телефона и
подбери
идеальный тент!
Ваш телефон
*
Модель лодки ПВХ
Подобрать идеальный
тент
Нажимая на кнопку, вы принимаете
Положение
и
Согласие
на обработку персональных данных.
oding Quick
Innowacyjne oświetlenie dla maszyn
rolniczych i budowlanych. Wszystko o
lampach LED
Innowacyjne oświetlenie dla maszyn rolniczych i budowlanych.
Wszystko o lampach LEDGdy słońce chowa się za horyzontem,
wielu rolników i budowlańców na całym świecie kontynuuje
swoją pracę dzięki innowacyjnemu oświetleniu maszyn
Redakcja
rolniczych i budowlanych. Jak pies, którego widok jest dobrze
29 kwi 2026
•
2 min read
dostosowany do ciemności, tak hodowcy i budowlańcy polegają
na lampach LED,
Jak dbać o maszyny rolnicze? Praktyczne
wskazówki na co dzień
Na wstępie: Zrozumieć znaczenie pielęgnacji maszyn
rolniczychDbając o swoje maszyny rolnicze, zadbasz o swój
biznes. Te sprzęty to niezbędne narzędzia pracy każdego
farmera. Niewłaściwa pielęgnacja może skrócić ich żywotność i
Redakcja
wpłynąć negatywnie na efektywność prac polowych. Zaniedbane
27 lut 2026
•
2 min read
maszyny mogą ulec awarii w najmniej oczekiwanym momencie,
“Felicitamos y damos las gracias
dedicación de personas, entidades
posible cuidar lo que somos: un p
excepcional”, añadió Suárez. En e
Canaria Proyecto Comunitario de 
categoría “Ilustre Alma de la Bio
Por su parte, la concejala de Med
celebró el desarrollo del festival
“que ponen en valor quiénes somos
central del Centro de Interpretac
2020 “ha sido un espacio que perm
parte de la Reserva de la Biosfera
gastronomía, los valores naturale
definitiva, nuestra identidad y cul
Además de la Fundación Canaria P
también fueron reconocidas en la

*WORK ITEM*
Which lines of the data contain the string "oświetlenie"? Copy each one.

*RESULT BELOW*
Innowacyjne oświetlenie dla maszyn
Innowacyjne oświetlenie dla maszyn rolniczych i budowlanych.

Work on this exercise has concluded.